We can now consider our present situation. In evolution as a whole, it is obvious that there are two major critical points—the origin of self-reproducing matter or life, and the origin of self-reproducing culture or man. But there are also minor or secondary critical points, decisive not so much because of their immediate effects as for the new possibilities which they open up. The secondary critical point in inorganic evolution was the formation of giant carbon-containing molecules, rightly termed “organic” since without them living organisms would have been impossible. The secondary critical point in biological evolution was the origin of learning—the formation of mechanisms for profiting by experience. This was of importance partly because without it the evolution of man would have been impossible…

The secondary critical point in human evolution will be marked by the union of all separate traditions in a single common pool, the orchestration of human diversity from competitive discord to harmonious symphony. Of what future possibilities this may be the first foundation, who can say? At least it will for the first time give full scope to man’s distinctive method of evolution and open the door to many human potentialities that are as yet scarcely dreamt of. Meanwhile anything that can be done to increase the interpretation of traditions and their fruitful union in a common pool will help, and is itself assuredly a prerequisite of full progress…

The most important of all the prerequisites for future progress is the acceptance of the fact of progress, and the understanding of its nature; for we cannot expect to achieve what we do not believe in. We command nature by discovering and obeying her laws. The fact of progress has now been discovered; but it is not yet generally acknowledged, still less its laws adequately understood.

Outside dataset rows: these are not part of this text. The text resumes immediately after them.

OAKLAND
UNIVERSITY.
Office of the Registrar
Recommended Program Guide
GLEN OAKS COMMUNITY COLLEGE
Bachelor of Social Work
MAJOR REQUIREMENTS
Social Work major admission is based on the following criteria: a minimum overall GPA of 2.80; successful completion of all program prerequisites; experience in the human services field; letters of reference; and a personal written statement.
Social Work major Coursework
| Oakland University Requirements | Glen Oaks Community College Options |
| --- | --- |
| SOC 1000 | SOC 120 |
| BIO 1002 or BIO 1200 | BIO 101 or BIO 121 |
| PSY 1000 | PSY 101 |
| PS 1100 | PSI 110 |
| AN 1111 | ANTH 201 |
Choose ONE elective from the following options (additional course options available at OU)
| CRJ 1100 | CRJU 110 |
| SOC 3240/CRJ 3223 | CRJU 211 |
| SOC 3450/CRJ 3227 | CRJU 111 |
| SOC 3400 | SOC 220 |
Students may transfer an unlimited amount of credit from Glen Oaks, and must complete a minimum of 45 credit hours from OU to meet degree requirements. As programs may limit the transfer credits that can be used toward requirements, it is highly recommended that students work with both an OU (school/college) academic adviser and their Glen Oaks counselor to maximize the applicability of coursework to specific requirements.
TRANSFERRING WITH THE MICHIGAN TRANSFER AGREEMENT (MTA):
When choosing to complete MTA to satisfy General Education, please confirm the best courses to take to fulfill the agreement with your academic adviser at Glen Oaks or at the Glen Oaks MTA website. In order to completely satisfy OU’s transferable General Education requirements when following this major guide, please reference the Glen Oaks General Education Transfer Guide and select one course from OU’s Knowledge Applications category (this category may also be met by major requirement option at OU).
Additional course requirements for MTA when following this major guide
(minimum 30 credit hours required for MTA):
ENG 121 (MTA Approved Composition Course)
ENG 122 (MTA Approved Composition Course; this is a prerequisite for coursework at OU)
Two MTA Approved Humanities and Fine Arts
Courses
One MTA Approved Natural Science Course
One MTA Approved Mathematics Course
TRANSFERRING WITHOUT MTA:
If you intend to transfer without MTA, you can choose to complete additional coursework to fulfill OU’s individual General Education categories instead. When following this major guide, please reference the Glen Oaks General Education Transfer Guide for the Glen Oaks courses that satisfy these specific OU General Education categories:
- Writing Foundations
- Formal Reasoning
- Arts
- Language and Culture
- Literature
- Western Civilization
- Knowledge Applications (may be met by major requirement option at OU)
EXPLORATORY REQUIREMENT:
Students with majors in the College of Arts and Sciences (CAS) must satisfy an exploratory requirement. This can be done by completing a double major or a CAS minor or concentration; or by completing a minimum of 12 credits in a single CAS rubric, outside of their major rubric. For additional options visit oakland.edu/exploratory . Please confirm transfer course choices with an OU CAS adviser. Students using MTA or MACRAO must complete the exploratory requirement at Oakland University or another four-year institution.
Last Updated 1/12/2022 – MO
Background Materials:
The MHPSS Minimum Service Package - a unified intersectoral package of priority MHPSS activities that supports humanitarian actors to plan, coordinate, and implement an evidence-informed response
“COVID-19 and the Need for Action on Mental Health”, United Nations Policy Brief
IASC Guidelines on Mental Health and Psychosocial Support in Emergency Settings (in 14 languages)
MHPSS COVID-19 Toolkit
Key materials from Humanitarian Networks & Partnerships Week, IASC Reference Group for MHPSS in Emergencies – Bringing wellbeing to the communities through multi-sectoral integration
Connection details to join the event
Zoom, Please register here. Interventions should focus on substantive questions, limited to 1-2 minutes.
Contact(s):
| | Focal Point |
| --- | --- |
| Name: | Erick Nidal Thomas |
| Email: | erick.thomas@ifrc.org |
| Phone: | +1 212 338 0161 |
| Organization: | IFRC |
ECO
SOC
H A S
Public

Once we accept the fact of progress, no longer need our beliefs be restricted to anything so partial or ephemeral as a particular nation, a particular religion, a particular culture… This is truly a continuing process. It has lasted for thousands of millions of years, and shows no sign of drawing to an end. It has already raised the upper level achieved by the world-stuff from the aimless jazz of electrons and atoms through a whole series of astonishing stages.

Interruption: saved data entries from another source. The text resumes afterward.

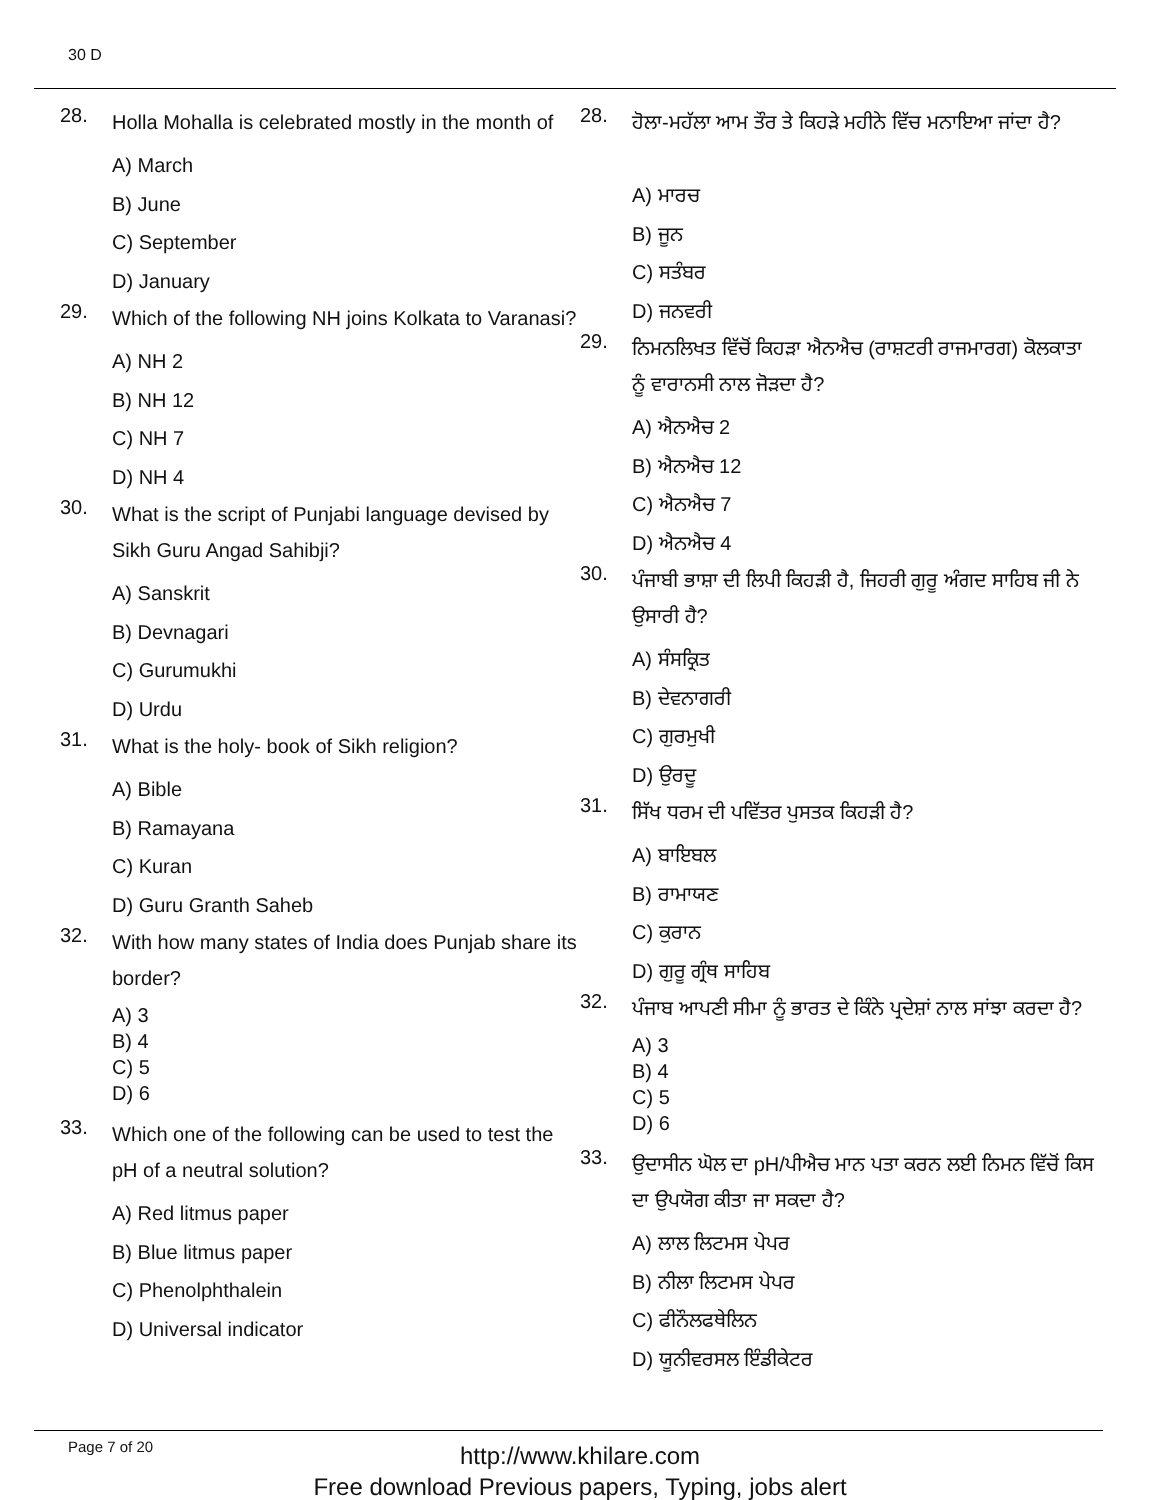30 D
28. Holla Mohalla is celebrated mostly in the month of
A) March
B) June
C) September
D) January
29. Which of the following NH joins Kolkata to Varanasi?
A) NH 2
B) NH 12
C) NH 7
D) NH 4
30. What is the script of Punjabi language devised by Sikh Guru Angad Sahibji?
A) Sanskrit
B) Devnagari
C) Gurumukhi
D) Urdu
31. What is the holy- book of Sikh religion?
A) Bible
B) Ramayana
C) Kuran
D) Guru Granth Saheb
32. With how many states of India does Punjab share its border?
A) 3
B) 4
C) 5
D) 6
33. Which one of the following can be used to test the pH of a neutral solution?
A) Red litmus paper
B) Blue litmus paper
C) Phenolphthalein
D) Universal indicator
28. ਹੋਲਾ-ਮਹੱਲਾ ਆਮ ਤੌਰ ਤੇ ਕਿਹੜੇ ਮਹੀਨੇ ਵਿੱਚ ਮਨਾਇਆ ਜਾਂਦਾ ਹੈ?
A) ਮਾਰਚ
B) ਜੂਨ
C) ਸਤੰਬਰ
D) ਜਨਵਰੀ
29. ਨਿਮਨਲਿਖਤ ਵਿੱਚੋਂ ਕਿਹੜਾ ਐਨਐਚ (ਰਾਸ਼ਟਰੀ ਰਾਜਮਾਰਗ) ਕੋਲਕਾਤਾ ਨੂੰ ਵਾਰਾਨਸੀ ਨਾਲ ਜੋੜਦਾ ਹੈ?
A) ਐਨਐਚ 2
B) ਐਨਐਚ 12
C) ਐਨਐਚ 7
D) ਐਨਐਚ 4
30. ਪੰਜਾਬੀ ਭਾਸ਼ਾ ਦੀ ਲਿਪੀ ਕਿਹੜੀ ਹੈ, ਜਿਹਰੀ ਗੁਰੂ ਅੰਗਦ ਸਾਹਿਬ ਜੀ ਨੇ ਉਸਾਰੀ ਹੈ?
A) ਸੰਸਕ੍ਰਿਤ
B) ਦੇਵਨਾਗਰੀ
C) ਗੁਰਮੁਖੀ
D) ਉਰਦੂ
31. ਸਿੱਖ ਧਰਮ ਦੀ ਪਵਿੱਤਰ ਪੁਸਤਕ ਕਿਹੜੀ ਹੈ?
A) ਬਾਇਬਲ
B) ਰਾਮਾਯਣ
C) ਕੁਰਾਨ
D) ਗੁਰੂ ਗ੍ਰੰਥ ਸਾਹਿਬ
32. ਪੰਜਾਬ ਆਪਣੀ ਸੀਮਾ ਨੂੰ ਭਾਰਤ ਦੇ ਕਿੰਨੇ ਪ੍ਰਦੇਸ਼ਾਂ ਨਾਲ ਸਾਂਝਾ ਕਰਦਾ ਹੈ?
A) 3
B) 4
C) 5
D) 6
33. ਉਦਾਸੀਨ ਘੋਲ ਦਾ pH/ਪੀਐਚ ਮਾਨ ਪਤਾ ਕਰਨ ਲਈ ਨਿਮਨ ਵਿੱਚੋਂ ਕਿਸ ਦਾ ਉਪਯੋਗ ਕੀਤਾ ਜਾ ਸਕਦਾ ਹੈ?
A) ਲਾਲ ਲਿਟਮਸ ਪੇਪਰ
B) ਨੀਲਾ ਲਿਟਮਸ ਪੇਪਰ
C) ਫੀਨੌਲਫਥੇਲਿਨ
D) ਯੂਨੀਵਰਸਲ ਇੰਡੀਕੇਟਰ
Page 7 of 20
http://www.khilare.com
Free download Previous papers, Typing, jobs alert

The first origin of life, with its attainment of self-perpetuating organization: the evolution of sense-organs, with the attainment of knowledge of the world around; the miracles of beauty, efficiency, and grace that are the higher birds and mammals: the evolution of brains which can store and profit by experience: the present culmination of life in the emergence of man—man the microcosm, the time-binder, with brain and mind capable of annihilating the sequence of events, and tying them together in the unity of consciousness; capable of confronting alternatives and making decisions; capable of acquiring knowledge and producing beauty almost immeasurably beyond anything previously realized by any single evolutionary line; capable of appreciating and creating values, and of utilizing them as standards and goals; capable of throwing his thought forward into the future and of realizing that advances equally enormous (but equally impossible to visualize beforehand) are possible in the millennia to come…

And as regards our own personal lives, although nothing can make up for blind and cruel blows of fate, we can see them in a truer perspective. Paradoxically enough, this enables us at one and the same time to realize our pettiness and insignificance, but also our unique value and importance. For we are at one and the same time mere organs of the evolutionary process, operating through society; and also, whether actually or only potentially, the transcendent outcome of evolution, through whom alone the full flower and fruit of progress can be actualized and embodied.

Through the doctrine of progress we can be both consoled and exhorted to effort; we can be guided and we can be warned; we can be given an enduring foundation, and also a goal. Our acceptance of the fact of progress and our understanding of the doctrine of progress constitute the major prerequisite of our further progress.